Ramallah: A series of illnesses that sent Palestinian National Authority (PNA) president Mahmoud Abbas to the hospital has put the 83-year-old leader under renewed pressure to designate a successor, a decision he’s still resisting.
Abbas will outline his vision for contending with hostility from the Israeli regime, Hamas and the Trump administration at a meeting of the Palestine Liberation Organisation’s (PLO) Central Council in Ramallah, that starts on Wednesday. More relevant to the governing body’s 135 delegates may be how much longer he can sustain the rigours of office.
The two-day gathering this week is aimed at “trying to reinforce Abbas’s legitimacy, which is fumbling in a way that is apparent to all,” said Sam Bahour, a Ramallah business consultant and founder of Americans for a Vibrant Palestinian Economy.
Abbas’s rejection of US President Donald Trump’s peace plan even before its release sacrificed financial and political support that had buoyed the PNA since the Clinton administration. A potential vacuum at the top of the PNA has generated so much concern because of the prospect for chaos and violence.
From time to time, Abbas has raised the possibility of deliberately letting the PNA collapse, potentially forcing the Israeli regime to assume responsibilities it gave up 25 years ago with the Oslo peace process, ranging from providing electricity to postal service and sewage repair.
Man behind the leader
Abbas, known as Abu Mazen, was elected in 2005 for a five-year term, but after Hamas wrested control of Gaza in 2007, he stayed in power in the West Bank without holding another election. He has occasionally raised the topic of retirement, but has shown no indication of doing so.

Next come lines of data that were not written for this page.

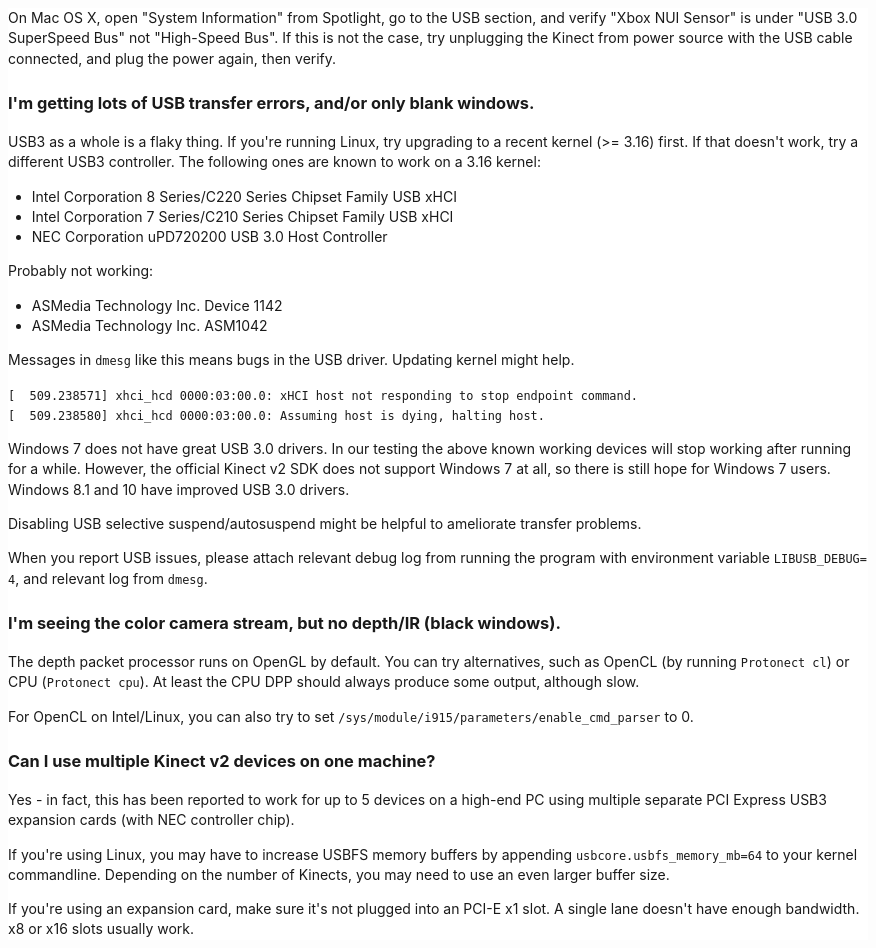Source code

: On Mac OS X, open "System Information" from Spotlight, go to the USB section, and verify "Xbox NUI Sensor" is under "USB 3.0 SuperSpeed Bus" not "High-Speed Bus". If this is not the case, try unplugging the Kinect from power source with the USB cable connected, and plug the power again, then verify.

### I'm getting lots of USB transfer errors, and/or only blank windows.

USB3 as a whole is a flaky thing. If you're running Linux, try upgrading to a recent kernel (>= 3.16) first. If that doesn't work, try a different USB3 controller. The following ones are known to work on a 3.16 kernel:
* Intel Corporation 8 Series/C220 Series Chipset Family USB xHCI
* Intel Corporation 7 Series/C210 Series Chipset Family USB xHCI
* NEC Corporation uPD720200 USB 3.0 Host Controller

Probably not working:
* ASMedia Technology Inc. Device 1142
* ASMedia Technology Inc. ASM1042

Messages in `dmesg` like this means bugs in the USB driver. Updating kernel might help.
```
[  509.238571] xhci_hcd 0000:03:00.0: xHCI host not responding to stop endpoint command.
[  509.238580] xhci_hcd 0000:03:00.0: Assuming host is dying, halting host.
```

Windows 7 does not have great USB 3.0 drivers. In our testing the above known working devices will stop working after running for a while. However, the official Kinect v2 SDK does not support Windows 7 at all, so there is still hope for Windows 7 users. Windows 8.1 and 10 have improved USB 3.0 drivers.

Disabling USB selective suspend/autosuspend might be helpful to ameliorate transfer problems.

When you report USB issues, please attach relevant debug log from running the program with environment variable `LIBUSB_DEBUG=4`, and relevant log from `dmesg`.

### I'm seeing the color camera stream, but no depth/IR (black windows).

The depth packet processor runs on OpenGL by default. You can try alternatives, such as OpenCL (by running `Protonect cl`) or CPU (`Protonect cpu`). At least the CPU DPP should always produce some output, although slow.

For OpenCL on Intel/Linux, you can also try to set `/sys/module/i915/parameters/enable_cmd_parser` to 0.

### Can I use multiple Kinect v2 devices on one machine?

Yes - in fact, this has been reported to work for up to 5 devices on a high-end PC using multiple separate PCI Express USB3 expansion cards (with NEC controller chip). 

If you're using Linux, you may have to increase USBFS memory buffers by appending `usbcore.usbfs_memory_mb=64` to your kernel commandline. Depending on the number of Kinects, you may need to use an even larger buffer size.

If you're using an expansion card, make sure it's not plugged into an PCI-E x1 slot. A single lane doesn't have enough bandwidth. x8 or x16 slots usually work.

Hamas has eclipsed the PNA on the world stage since Gazans started staging weekly protest marches against Israel in late March, and could seek to take over the West Bank as well. The leadership of Abbas’s Fatah party is so splintered that any succession battle is liable to turn bitter. “As long as Abbas is there, nobody in Fatah will dare press this issue openly,” said Khalil Shikaki, director of the Palestinian Centre for Policy and Survey Research in Ramallah. Once he’s gone, “there will be a very different environment.”
After Abbas, if the PNA follows constitutional protocol, his immediate successor pending elections would be the Hamas leader, Aziz Dweik, Palestinian Legislative Council speaker. Abbas will do whatever he can to avoid that scenario, Shikaki said.
Top contenders in elections could include Marwan Barghouti and Esmail Haniyeh.
Barghouti has been a consistent front-runner in Shikaki’s polls even though he’s serving five life terms in an Israeli prison, convicted of planning terrorist attacks. Haniyeh, polling second, would stir a hornet’s nest if he were to win a presidential election, facing vigorous opposition to his vision of Islamic government from secular Fatah leaders and much of the West.
Abbas addressed the succession issue obliquely in May speech to Fatah leaders, without indicating whom he favoured. “We do not want to keep the culture of the individual,” he said. “We want the culture of the institution.”
Uncertainty about succession plans could affect foreign direct investment in Palestine, said Bahour. FDI to Palestinian areas dropped 31 per cent in 2017 from the year before, to just over $200 million, according to the World Bank. “People are scared,” Bahour said. “They want to know who is going to be in charge.”